Maybe we should tax the fax

The Fax Machine: Technology That Refuses to Die, in today’s New York Times, reports that “the fax persists as a mockery of the much-predicted paperless society.” Sales of fax machines are rising.

The main businesses I encounter that still rely on faxing are doctors’ offices and pharmacies, and sure enough there was a mention of this in the article. The author and a CVS spokesman put this use in a positive light, touting the benefits of faxed prescriptions compared with telephoned or hand-carried prescriptions. Faxes provide a written record and reduce security issues associated with email, they say.

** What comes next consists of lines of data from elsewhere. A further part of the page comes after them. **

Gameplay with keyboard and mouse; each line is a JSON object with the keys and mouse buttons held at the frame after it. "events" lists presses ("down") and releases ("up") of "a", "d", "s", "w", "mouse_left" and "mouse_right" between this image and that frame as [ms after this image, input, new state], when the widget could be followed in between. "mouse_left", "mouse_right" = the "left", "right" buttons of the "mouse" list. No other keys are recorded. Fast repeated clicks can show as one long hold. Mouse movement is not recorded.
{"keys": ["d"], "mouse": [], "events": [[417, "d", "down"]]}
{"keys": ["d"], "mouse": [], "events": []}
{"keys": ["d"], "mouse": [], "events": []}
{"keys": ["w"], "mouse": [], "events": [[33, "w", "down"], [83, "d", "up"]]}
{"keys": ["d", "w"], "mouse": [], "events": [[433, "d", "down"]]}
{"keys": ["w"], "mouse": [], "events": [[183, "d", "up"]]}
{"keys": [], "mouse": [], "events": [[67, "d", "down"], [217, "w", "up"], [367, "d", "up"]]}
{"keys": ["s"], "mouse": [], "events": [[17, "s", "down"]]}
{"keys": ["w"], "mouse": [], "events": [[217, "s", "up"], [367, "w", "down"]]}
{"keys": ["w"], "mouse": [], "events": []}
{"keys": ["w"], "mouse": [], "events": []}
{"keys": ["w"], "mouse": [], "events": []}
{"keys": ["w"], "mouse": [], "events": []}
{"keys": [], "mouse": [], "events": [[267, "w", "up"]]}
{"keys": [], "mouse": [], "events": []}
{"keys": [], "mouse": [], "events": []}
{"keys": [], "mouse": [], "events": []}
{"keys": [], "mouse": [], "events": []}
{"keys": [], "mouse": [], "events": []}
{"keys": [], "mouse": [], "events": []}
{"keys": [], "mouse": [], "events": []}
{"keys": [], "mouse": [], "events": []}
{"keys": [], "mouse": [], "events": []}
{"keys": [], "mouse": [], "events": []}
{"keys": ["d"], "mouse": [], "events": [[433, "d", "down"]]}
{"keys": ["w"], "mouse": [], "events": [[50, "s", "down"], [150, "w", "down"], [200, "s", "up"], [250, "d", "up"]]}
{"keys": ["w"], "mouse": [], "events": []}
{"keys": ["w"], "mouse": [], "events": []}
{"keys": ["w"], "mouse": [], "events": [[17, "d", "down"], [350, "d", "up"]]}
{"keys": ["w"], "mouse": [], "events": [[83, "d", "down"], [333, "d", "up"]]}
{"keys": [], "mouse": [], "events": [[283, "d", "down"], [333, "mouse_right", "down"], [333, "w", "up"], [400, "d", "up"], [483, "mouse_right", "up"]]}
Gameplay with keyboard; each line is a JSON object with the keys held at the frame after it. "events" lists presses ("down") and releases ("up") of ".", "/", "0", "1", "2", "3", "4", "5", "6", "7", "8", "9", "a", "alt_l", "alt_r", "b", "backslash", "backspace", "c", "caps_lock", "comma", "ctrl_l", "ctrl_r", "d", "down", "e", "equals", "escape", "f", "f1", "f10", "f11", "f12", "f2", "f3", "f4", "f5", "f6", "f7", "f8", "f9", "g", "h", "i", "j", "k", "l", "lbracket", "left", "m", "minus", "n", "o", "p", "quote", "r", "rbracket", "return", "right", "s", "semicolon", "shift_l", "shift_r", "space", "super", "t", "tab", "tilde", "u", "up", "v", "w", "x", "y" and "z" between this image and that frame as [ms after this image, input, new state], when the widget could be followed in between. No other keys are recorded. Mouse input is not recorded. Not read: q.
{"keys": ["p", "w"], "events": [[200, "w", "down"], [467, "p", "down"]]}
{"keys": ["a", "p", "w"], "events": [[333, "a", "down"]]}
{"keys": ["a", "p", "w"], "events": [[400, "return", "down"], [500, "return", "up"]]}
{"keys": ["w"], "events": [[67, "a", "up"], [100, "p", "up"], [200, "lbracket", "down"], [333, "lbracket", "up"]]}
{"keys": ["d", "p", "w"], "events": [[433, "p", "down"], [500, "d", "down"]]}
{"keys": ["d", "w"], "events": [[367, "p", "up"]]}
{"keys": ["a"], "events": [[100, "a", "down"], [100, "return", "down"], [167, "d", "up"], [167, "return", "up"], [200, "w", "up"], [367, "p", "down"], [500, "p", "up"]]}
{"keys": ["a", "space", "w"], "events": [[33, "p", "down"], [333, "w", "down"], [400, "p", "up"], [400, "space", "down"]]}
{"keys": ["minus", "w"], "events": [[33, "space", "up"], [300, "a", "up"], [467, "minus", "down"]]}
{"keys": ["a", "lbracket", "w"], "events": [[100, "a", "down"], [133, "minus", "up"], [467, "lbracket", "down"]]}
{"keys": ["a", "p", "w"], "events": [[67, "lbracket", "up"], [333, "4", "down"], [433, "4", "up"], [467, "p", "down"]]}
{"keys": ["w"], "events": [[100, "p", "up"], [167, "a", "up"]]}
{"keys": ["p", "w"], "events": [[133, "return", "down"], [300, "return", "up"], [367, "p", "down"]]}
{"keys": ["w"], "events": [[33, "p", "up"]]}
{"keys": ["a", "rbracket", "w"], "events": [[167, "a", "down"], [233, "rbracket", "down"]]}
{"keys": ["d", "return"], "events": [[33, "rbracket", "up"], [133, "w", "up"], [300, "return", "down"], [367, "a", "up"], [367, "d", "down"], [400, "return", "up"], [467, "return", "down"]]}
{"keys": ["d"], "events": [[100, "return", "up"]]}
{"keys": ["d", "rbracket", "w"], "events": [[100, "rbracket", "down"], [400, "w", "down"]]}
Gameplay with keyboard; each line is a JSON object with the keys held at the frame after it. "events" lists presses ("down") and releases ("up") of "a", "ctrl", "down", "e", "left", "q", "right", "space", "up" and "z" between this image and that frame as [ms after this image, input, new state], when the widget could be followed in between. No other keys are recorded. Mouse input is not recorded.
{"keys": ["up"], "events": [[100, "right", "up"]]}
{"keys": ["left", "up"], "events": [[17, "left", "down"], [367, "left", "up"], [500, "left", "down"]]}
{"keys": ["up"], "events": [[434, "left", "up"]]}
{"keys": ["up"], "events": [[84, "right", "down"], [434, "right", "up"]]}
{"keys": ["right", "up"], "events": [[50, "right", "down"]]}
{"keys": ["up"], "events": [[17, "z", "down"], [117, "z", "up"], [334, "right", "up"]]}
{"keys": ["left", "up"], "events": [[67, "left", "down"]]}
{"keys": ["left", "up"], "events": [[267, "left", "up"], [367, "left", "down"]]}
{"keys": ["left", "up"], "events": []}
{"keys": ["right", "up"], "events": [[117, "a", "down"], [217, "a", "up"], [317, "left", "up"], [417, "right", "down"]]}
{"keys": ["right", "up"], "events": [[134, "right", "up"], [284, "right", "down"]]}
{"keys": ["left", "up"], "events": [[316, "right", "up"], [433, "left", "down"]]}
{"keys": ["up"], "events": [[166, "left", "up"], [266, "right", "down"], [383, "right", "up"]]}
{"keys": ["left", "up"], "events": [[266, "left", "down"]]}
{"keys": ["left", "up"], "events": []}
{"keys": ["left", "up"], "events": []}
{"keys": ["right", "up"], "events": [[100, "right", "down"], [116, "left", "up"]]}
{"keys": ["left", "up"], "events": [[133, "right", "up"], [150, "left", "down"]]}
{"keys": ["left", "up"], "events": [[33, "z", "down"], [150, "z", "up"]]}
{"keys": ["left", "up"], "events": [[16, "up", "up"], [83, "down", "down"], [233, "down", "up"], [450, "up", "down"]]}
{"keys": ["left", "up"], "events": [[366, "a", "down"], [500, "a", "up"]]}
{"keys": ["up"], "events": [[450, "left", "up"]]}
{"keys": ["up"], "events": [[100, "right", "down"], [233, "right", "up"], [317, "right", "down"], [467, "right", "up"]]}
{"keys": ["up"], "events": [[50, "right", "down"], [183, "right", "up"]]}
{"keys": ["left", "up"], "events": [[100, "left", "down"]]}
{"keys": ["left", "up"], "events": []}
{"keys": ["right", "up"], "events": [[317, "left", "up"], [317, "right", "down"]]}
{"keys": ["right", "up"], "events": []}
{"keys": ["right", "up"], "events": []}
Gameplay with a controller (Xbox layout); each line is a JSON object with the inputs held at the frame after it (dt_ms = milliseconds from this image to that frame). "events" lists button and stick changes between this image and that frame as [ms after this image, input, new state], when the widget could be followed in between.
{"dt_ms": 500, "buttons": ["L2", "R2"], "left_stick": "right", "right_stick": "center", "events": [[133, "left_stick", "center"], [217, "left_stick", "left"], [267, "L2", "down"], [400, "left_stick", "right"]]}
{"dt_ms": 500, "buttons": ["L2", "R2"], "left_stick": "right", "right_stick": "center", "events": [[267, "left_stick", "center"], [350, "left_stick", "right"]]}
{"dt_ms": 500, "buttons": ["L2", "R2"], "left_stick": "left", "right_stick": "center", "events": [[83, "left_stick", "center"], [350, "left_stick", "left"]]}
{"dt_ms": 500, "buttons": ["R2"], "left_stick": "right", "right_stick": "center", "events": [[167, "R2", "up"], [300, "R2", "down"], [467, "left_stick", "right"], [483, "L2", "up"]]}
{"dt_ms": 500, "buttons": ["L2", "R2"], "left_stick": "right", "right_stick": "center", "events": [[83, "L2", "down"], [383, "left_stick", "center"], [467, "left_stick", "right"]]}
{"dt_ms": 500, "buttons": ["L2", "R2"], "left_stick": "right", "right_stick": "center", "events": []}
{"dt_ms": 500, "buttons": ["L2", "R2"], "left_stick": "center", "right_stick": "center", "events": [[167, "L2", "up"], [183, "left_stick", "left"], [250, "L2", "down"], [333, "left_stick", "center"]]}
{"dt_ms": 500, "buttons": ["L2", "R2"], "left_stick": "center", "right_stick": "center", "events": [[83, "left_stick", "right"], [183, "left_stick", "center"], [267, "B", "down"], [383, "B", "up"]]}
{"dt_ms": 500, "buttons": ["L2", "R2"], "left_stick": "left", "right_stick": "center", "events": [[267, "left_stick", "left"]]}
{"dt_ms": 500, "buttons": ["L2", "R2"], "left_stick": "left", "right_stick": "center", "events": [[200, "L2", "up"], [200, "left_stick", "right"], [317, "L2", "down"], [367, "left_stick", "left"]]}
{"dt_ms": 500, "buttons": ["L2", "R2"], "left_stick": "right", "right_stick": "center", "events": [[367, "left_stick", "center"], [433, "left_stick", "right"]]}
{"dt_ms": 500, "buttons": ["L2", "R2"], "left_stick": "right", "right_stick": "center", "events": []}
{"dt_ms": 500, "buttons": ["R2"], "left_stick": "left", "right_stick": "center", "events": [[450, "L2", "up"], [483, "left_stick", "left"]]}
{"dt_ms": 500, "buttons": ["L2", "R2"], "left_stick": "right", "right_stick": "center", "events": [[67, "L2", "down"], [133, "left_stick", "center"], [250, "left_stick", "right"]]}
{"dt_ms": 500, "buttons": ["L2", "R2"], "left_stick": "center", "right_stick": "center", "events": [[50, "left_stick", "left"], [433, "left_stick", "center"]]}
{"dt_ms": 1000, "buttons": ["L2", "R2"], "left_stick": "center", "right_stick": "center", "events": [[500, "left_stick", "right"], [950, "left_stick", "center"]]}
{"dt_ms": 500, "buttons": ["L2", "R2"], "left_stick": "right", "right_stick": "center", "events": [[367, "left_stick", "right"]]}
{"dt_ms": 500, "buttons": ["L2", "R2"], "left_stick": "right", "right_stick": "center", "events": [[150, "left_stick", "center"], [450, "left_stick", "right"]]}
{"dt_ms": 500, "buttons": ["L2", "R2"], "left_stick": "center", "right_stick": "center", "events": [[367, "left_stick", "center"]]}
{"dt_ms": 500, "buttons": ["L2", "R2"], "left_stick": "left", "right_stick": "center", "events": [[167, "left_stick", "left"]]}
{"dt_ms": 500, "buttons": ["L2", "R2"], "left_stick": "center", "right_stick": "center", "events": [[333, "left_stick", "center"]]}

Think about these claims in relation to the financial services or airline industries and you will realize how far behind the times medicine is. Remember when you had to write out withdrawal slips by hand and wait in line for a bank teller? ATMs have been in place since the 1970s –with security and documentation controls that are more stringent than for pharmaceutical dispensing. Remember when your travel agent used to write out airline tickets using red carbon paper? Those days are long gone.

Even physicians who use “electronic” prescribing often print out the prescription and fax it in or hand it to the patient, eliminating most of the benefit. Change is under way, led by governmental and private payer e-prescribing programs, and enabling initiatives such as Rx Hub, but it’s slow going.

In the meantime, maybe we should consider a tax on faxed prescriptions to discourage their use and to speed adoption of 20th (or even 21st) century technologies.